▶ **What you should do**
Pull every line that includes the word "Miscellaneous" out of the data below and copy it.

▶ **Dataset entries**

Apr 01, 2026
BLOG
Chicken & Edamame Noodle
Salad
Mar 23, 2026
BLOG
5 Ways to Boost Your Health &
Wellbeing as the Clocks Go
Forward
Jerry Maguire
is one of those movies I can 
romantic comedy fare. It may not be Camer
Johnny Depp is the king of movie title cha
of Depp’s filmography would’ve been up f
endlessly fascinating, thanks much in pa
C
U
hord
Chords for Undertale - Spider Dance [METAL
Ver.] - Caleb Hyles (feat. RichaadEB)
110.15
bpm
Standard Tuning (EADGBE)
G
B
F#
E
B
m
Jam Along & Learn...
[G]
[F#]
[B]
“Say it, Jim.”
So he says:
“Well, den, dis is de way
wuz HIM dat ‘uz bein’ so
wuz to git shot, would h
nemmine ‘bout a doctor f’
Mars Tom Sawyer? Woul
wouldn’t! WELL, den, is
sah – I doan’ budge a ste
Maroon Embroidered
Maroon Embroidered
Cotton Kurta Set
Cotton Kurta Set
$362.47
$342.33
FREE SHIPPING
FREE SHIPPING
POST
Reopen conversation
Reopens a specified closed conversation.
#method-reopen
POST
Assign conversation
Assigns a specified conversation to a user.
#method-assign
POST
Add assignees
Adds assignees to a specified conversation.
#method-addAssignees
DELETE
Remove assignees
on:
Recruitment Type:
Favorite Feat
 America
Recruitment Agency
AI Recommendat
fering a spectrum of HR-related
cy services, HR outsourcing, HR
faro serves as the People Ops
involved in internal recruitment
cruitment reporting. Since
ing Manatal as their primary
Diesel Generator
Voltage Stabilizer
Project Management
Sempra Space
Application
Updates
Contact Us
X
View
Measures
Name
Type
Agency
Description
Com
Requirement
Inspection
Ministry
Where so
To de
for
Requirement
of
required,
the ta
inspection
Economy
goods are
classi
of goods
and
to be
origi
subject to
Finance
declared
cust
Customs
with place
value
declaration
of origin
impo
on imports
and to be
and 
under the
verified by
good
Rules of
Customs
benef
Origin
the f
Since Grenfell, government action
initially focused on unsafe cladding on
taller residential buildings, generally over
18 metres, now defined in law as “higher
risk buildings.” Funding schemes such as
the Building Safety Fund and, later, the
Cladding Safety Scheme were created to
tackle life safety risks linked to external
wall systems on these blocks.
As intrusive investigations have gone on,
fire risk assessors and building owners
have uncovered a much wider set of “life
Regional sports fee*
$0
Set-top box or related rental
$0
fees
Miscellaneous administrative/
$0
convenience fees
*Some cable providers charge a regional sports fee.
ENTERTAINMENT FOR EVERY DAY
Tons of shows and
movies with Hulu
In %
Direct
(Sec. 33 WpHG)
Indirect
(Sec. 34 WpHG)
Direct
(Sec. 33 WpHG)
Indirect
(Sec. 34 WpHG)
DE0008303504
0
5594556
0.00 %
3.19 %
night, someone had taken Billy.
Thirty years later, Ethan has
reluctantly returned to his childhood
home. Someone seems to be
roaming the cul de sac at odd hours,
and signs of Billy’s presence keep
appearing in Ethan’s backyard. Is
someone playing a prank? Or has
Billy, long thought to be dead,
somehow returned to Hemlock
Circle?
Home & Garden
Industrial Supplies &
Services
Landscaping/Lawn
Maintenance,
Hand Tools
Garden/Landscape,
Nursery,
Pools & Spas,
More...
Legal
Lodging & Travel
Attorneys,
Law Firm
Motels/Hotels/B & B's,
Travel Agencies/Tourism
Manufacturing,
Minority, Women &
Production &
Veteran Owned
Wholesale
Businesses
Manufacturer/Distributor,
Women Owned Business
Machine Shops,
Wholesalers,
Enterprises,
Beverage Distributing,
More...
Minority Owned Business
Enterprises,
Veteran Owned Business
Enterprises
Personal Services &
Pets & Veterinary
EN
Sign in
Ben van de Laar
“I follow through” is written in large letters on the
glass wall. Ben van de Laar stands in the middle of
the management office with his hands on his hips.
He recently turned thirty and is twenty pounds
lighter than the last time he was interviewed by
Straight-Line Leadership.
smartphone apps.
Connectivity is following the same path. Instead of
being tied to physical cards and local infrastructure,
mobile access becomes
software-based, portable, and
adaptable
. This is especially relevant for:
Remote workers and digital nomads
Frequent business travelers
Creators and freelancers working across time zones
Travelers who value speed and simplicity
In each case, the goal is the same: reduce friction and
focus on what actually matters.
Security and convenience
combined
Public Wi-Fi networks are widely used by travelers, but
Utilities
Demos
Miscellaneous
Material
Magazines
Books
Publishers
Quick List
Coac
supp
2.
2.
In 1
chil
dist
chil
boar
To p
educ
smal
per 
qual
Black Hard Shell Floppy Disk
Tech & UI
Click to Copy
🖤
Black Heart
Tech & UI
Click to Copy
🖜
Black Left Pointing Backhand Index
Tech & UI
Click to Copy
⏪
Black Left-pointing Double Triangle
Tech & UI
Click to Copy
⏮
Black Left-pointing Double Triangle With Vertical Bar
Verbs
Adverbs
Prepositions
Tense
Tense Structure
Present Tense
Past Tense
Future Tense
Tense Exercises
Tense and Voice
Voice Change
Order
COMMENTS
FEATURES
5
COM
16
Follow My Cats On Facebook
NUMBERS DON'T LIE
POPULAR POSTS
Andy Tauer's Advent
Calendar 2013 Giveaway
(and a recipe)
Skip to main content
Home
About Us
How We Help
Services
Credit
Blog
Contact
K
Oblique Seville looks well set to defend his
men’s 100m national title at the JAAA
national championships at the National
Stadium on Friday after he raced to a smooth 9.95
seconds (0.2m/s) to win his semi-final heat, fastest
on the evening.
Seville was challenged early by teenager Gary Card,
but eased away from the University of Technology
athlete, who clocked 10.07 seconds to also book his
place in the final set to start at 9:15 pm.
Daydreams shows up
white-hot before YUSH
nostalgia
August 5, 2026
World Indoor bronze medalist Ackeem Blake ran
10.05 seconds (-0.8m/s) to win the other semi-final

▶ **Response area**
Miscellaneous administrative/
Miscellaneous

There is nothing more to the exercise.